Domestic or international: which terrorism is worse?
THE EDITOR, Sir:
Whenever we think of terrorism, we immediately conjure up an image of a group of Arab Muslims armed with automatic weapons attacking civilian targets and slaughtering hundreds of innocent people while invoking the name of Allah.
Terrorism is a strategy that has been employed throughout the history of mankind. Muslims and Arabs do not have a monopoly on terrorism, and there are two faces to this scourge.
For decades, the United States has experienced terror from the hands of American citizens, who were not Arabs or Muslims. On August 19, 1995, Timothy McVeigh, an 'all-American boy', who received a Bronze Star for service in the Gulf War, bombed a federal building in Oklahoma City, killing 168 people and causing injury to more than 600.
For several years, American citizens affiliated with evangelical churches have been bombing, burning and killing doctors and employees of Planned Parenthood, an organisation that provides health care to women and families.

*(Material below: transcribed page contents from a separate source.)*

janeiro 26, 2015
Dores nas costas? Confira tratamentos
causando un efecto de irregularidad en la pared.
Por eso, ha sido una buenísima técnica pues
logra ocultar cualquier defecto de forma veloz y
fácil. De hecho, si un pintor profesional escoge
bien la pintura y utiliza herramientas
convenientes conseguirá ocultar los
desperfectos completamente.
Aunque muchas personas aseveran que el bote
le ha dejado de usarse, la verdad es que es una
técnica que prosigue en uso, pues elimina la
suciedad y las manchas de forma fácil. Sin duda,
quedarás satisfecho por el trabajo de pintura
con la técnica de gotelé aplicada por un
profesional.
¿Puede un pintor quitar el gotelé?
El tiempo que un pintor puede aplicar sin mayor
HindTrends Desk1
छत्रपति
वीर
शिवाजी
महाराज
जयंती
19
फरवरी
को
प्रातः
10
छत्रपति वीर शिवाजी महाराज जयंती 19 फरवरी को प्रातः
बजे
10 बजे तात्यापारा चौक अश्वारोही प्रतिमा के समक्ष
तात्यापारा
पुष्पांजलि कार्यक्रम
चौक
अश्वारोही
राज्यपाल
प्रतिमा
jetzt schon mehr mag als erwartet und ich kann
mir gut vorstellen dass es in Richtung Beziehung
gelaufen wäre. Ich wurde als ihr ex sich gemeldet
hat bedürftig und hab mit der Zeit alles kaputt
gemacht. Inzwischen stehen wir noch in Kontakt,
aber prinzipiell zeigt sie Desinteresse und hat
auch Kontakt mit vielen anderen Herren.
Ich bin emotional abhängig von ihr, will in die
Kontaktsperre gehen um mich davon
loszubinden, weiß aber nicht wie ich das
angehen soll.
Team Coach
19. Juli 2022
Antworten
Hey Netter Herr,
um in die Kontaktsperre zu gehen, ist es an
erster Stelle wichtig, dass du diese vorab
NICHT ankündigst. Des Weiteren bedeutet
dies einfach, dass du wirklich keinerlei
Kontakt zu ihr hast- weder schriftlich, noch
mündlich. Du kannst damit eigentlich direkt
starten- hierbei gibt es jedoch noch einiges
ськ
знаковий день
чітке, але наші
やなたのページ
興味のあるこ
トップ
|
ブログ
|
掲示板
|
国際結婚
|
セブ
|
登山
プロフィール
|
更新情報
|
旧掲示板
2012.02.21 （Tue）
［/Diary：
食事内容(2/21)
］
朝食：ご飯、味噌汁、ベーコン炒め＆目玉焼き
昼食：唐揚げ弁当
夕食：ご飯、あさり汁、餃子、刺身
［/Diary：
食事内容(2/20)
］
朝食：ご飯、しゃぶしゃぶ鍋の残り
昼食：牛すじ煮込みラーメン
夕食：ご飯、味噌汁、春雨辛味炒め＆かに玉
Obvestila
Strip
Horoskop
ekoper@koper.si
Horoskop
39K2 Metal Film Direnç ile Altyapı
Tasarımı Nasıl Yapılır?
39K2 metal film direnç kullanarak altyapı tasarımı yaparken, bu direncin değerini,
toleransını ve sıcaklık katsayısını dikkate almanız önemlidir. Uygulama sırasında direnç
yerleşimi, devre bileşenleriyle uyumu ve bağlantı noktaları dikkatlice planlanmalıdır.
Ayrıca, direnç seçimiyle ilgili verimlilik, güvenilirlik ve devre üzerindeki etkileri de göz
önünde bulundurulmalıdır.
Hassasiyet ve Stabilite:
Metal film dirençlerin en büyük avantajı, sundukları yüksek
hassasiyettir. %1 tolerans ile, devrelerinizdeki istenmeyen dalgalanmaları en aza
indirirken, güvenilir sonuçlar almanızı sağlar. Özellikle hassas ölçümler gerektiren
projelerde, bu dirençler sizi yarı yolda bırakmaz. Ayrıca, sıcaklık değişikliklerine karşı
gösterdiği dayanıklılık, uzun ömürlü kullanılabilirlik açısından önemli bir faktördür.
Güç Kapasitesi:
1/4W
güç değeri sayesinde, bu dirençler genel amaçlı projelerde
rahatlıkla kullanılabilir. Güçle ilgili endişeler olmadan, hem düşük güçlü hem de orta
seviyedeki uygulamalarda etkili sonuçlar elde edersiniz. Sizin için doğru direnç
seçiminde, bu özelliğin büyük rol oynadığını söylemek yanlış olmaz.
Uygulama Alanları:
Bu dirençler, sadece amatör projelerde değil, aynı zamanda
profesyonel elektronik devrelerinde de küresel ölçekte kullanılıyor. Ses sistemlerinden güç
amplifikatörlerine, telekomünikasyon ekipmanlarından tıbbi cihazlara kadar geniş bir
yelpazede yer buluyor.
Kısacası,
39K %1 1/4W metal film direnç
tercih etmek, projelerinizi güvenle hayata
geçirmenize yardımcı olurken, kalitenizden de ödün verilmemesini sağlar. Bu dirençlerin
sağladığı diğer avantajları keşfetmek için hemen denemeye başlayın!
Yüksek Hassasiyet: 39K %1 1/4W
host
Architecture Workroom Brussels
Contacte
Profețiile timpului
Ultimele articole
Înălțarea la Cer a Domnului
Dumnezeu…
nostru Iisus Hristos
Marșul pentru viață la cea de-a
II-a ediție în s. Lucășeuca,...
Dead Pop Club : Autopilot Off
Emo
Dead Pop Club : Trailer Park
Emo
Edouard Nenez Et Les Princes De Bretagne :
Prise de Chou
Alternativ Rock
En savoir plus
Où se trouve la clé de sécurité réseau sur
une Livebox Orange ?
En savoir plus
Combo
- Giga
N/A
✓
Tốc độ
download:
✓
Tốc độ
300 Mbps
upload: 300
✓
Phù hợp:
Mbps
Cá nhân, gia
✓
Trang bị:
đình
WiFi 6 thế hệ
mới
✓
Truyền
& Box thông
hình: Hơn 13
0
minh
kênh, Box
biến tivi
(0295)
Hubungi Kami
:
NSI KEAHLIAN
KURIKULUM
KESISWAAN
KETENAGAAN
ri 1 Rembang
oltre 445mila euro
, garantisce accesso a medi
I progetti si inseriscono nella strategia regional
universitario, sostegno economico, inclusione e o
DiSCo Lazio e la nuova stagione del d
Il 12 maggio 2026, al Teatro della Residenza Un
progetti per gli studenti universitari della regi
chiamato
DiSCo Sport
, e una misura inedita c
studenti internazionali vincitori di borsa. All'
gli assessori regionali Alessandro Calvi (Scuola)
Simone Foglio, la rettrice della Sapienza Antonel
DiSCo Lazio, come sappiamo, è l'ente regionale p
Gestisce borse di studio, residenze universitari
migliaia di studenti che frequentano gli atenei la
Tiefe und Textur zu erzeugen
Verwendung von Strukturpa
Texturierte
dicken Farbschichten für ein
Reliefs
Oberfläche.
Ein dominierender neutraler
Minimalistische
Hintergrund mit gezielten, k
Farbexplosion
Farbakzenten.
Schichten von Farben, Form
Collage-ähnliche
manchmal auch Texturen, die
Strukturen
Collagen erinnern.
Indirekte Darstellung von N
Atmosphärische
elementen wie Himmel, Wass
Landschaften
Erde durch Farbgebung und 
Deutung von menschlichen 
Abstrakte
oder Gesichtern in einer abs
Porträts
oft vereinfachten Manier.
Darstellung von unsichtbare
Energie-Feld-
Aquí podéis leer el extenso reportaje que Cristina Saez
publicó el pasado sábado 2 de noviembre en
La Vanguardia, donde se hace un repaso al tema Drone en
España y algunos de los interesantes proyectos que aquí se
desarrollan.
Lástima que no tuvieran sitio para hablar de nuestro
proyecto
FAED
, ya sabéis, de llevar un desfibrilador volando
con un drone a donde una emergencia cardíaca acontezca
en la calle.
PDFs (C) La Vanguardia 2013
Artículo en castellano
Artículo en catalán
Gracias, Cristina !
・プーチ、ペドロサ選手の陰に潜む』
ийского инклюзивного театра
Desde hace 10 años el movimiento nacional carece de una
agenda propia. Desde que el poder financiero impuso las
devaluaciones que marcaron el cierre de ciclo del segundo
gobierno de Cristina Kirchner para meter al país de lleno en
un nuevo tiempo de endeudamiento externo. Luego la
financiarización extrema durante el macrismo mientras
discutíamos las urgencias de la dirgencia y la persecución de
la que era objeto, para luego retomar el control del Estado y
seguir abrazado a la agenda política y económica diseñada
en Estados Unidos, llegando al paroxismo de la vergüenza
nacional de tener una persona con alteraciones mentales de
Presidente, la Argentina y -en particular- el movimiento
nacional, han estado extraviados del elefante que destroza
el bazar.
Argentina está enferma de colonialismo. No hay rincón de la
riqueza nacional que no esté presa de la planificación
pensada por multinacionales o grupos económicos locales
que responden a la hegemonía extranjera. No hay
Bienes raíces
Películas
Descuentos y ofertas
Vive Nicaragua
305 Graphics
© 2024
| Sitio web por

One of the most egregious forms of terrorism is the treatment meted out to young black teenagers in cities across the US by police departments. Many unarmed boys have been shot down in the streets by some rogue police for questionable reasons. Many believe it is a strategy to spread fear in black communities.
The recent attack on Paris was a despicable act by Belgian terrorists. Our prime minister was quick to send her condolence. Ironically, there does not seem to be equal concern for the more than 1,000 Jamaicans who are slaughtered by local terrorists on a yearly basis.
Where is the alarm and the strategy to free the country from these terrorists who now hold the country hostage? Domestic terrorism is just as bloody and despicable as international terrorism. Christianity, Judaism and Islam are all guilty of terror, and so are the countries that fly these religious flags.